(Dataset)

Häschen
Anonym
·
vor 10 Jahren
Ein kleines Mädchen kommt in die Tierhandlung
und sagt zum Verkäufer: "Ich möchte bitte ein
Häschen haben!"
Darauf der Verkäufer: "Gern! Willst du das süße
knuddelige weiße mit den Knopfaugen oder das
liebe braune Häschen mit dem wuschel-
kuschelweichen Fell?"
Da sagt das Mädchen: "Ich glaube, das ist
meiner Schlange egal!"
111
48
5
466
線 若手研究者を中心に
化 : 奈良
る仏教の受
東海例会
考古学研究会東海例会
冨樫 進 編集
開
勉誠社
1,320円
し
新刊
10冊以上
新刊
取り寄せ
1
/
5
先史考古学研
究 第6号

(End Dataset)
(Dataset)

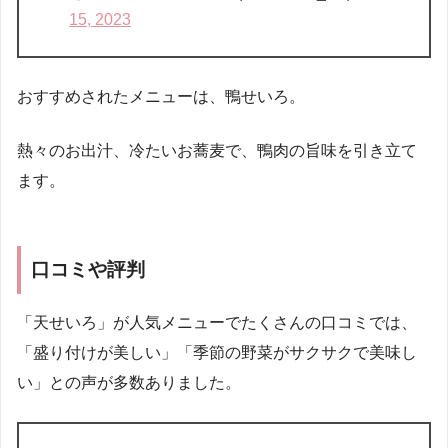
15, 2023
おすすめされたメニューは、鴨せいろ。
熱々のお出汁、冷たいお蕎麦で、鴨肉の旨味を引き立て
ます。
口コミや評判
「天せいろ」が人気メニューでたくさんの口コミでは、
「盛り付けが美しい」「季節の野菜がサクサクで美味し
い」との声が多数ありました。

(End Dataset)

Work order:
Find the word "Verkäufer" in the entries, and copy every line it shows up in.

Solution to this task:
und sagt zum Verkäufer: "Ich möchte bitte ein
Darauf der Verkäufer: "Gern! Willst du das süße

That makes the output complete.